- Chciałam zrobić niespodziankę swojej siostrzenicy, której dziecko kończyło roczek - opowiada Teresa Kamieńska. Za pośrednictwem Poczty Polskiej wysłała jej list. Do koperty obok kartki urodzinowej włożyła 200 zł. List dotarł do adresatki, ale bez pieniędzy.
- Gdyby ciocia nie napisała na kartce o „drobnostce”, jaką załącza, nie zapytałabym jej nawet, czy coś w kopercie jeszcze było - mówi Iwona Pryba.
Dodaje, że list wyglądał na naruszony. Koperta była tylko delikatnie sklejona.
- Ktoś na poczcie śmiał otworzyć list i zabrać gotówkę - złości się Teresa Kamieńska.
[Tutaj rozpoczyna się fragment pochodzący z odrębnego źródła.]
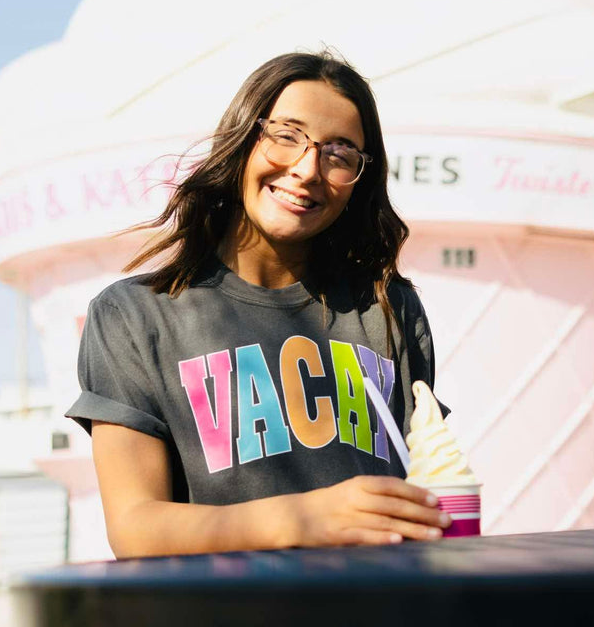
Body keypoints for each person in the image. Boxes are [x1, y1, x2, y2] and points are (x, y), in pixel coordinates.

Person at [66, 51, 451, 557]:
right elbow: (135, 528)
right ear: (244, 138)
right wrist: (308, 517)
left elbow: (430, 491)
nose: (308, 169)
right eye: (287, 135)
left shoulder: (388, 309)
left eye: (340, 153)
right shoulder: (135, 316)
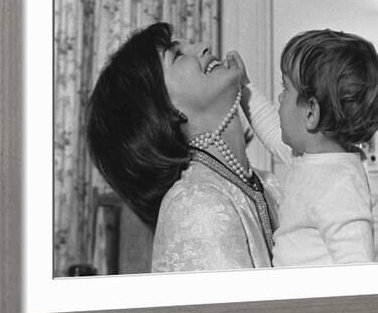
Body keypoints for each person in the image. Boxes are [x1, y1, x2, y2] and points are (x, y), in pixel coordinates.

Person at [86, 22, 282, 272]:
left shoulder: (268, 185)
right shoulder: (194, 205)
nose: (205, 47)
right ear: (161, 109)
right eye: (177, 55)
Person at [231, 29, 378, 267]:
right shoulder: (310, 156)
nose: (280, 98)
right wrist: (244, 86)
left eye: (285, 89)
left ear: (311, 112)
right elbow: (273, 131)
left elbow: (357, 264)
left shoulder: (341, 184)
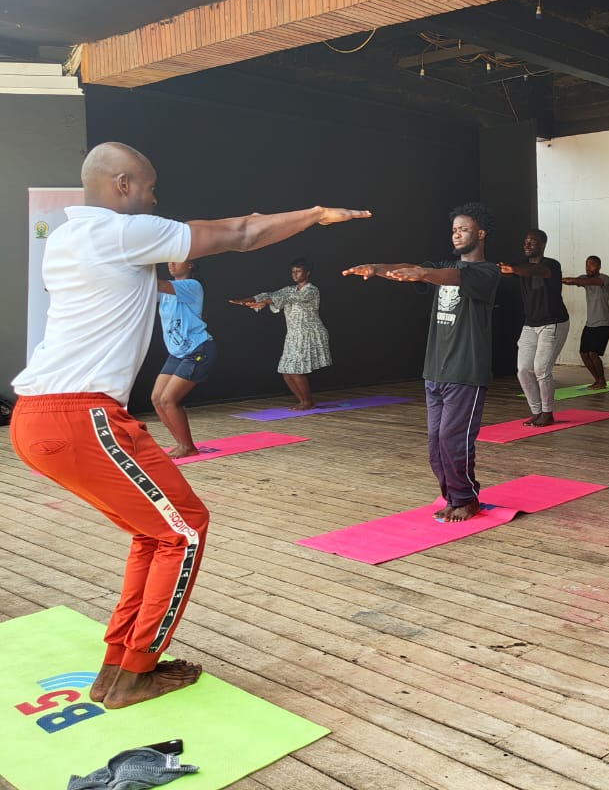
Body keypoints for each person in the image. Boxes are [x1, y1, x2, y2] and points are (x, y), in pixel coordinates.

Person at [8, 141, 368, 707]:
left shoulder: (68, 236)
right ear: (123, 184)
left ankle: (121, 664)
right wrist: (315, 214)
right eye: (150, 188)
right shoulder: (119, 231)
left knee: (155, 533)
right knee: (184, 530)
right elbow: (242, 233)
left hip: (40, 417)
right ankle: (134, 673)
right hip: (79, 415)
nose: (155, 200)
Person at [343, 202, 500, 523]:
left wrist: (425, 274)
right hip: (435, 370)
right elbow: (411, 267)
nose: (457, 234)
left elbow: (452, 276)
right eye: (454, 230)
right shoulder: (441, 266)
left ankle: (467, 499)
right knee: (435, 445)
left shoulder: (487, 272)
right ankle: (452, 498)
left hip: (465, 371)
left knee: (453, 441)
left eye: (464, 229)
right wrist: (377, 267)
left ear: (481, 234)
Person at [229, 257, 331, 410]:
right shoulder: (289, 289)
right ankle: (302, 401)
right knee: (286, 371)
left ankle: (307, 402)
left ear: (307, 273)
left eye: (298, 271)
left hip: (308, 333)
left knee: (296, 370)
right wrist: (247, 300)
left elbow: (288, 298)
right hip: (293, 335)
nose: (295, 274)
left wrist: (266, 301)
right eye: (293, 272)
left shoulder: (311, 290)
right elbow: (269, 294)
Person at [498, 230, 570, 427]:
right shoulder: (520, 265)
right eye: (525, 242)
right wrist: (504, 269)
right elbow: (517, 270)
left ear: (543, 244)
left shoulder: (551, 265)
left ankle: (547, 413)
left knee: (541, 369)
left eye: (532, 242)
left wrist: (513, 270)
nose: (527, 245)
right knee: (523, 370)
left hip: (553, 322)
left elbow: (537, 271)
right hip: (530, 324)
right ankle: (536, 411)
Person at [151, 260, 217, 458]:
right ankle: (181, 443)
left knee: (168, 399)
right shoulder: (165, 292)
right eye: (169, 260)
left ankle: (188, 446)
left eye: (177, 260)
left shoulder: (192, 286)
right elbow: (146, 290)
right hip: (177, 353)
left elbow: (156, 284)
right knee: (157, 399)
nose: (171, 264)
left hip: (198, 349)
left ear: (190, 265)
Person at [563, 255, 609, 390]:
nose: (588, 267)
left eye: (592, 264)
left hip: (603, 322)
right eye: (586, 265)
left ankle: (602, 381)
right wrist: (557, 279)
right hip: (590, 323)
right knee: (584, 353)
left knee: (593, 353)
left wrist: (577, 281)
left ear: (599, 266)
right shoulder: (584, 279)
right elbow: (572, 281)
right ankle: (597, 380)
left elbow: (589, 282)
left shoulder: (604, 279)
Przyznaje, że popełniła błąd, wysyłając pieniądze zwykłym listem. Zapłaciła za niego 1,75 zł. Tymczasem mogła wysłać gotówkę korzystając z tzw. przesyłki z deklarowaną wartością. Za wysłanie 200 zł zapłaciłaby 7,30 zł. Nie wiedziała o takiej możliwości.
- Mnie już nie chodzi o te 200 złotych. Może zrobiłam głupstwo, za które zapłaciłam. Nikt jednak nie miał prawa otwierać korespondencji - oburza się Teresa Kamieńska.
Złożyła w tej sprawie skargę do Poczty Polskiej. Chce, żeby wyciągnięto konsekwencje wobec pracowników, którzy zabrali jej pieniądze.
Agnieszka Kurek z biura prasowego PP, informuje, że listy zwykłe nie są monitorowane i zgodnie z przepisami mogą zawierać jedynie korespondencję lub druk.
- W przypadku ubytku zawartości z przesyłki nierejestrowanej nie przewidziano wypłaty odszkodowania - mówi, przepraszając klientkę za niedogodności.
Dodaje, że jeśli zachodzą jakiekolwiek nieprawidłowości, w stosunku do winnych pracowników wyciągane są konsekwencje. - Łącznie z kierowaniem spraw do organów ścigania - zaznacza. Skarga zostanie rozpatrzona.